After Indonesia’s independence Lawang Sewu was taken over by the Army, and used as one of its headquarters. But in the early 1990s it was returned to PTKA. It served briefly as the office of the provincial Transportation Department, but then was virtually abandoned. Various plans, among them to turn it into a de luxe hotel, appeared and disappeared but nothing really happened. Finally, the City of Semarang threatened to take over the building. In their view, in its dilapidated state it had started to become an eyesore as it commands a very prominent place in the city. It faces one of Semarang’s main squares and is located just across the governor’s mansion.

In a not too subtle power game, PTKA responded by quietly placing a steam engine, C2301, a 0-6-0 1907 Hartmann tank engine that used to be stored (derelict) at the Ambarawa Railway Museum, right in front of Lawang Sewu. C2301 was originally the Netherlands Indies Railway Company's NIS263.
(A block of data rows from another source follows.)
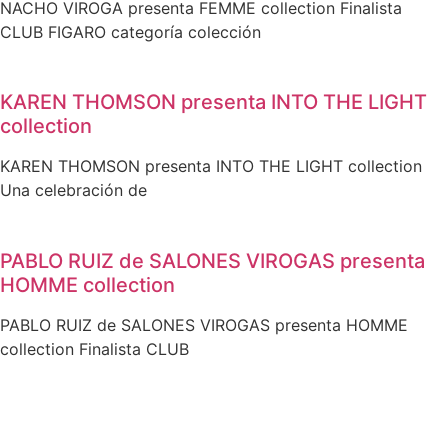
NACHO VIROGA presenta FEMME collection Finalista
CLUB FIGARO categoría colección
KAREN THOMSON presenta INTO THE LIGHT
collection
KAREN THOMSON presenta INTO THE LIGHT collection
Una celebración de
PABLO RUIZ de SALONES VIROGAS presenta
HOMME collection
PABLO RUIZ de SALONES VIROGAS presenta HOMME
collection Finalista CLUB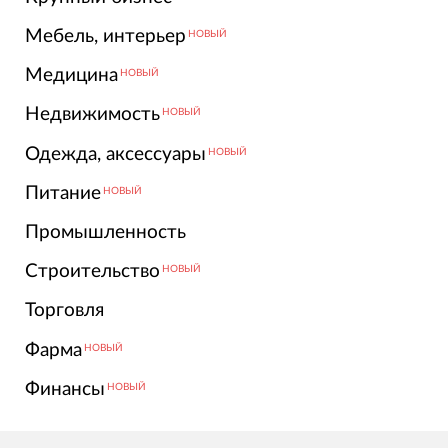
Мебель, интерьер
НОВЫЙ
Медицина
НОВЫЙ
Недвижимость
НОВЫЙ
Одежда, аксессуары
НОВЫЙ
Питание
НОВЫЙ
Промышленность
Строительство
НОВЫЙ
Торговля
Фарма
НОВЫЙ
Финансы
НОВЫЙ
C2301 at Ambarawa (Photo: Nick Bryant)

Now, work is still going on to renovate the building. It is planned that the PTKA Semarang Regional Office will move into the building in May 2009. It will occupy most of the upper level, while the ground floor will be used for a ticket reservation office and some upscale shops and restaurants. The Indonesia Railway Preservation Society (IRPS) has also been offered a place in the building, on the condition that it will open a small exhibition and library dedicated to the history on Indonesian railways which the general public can access.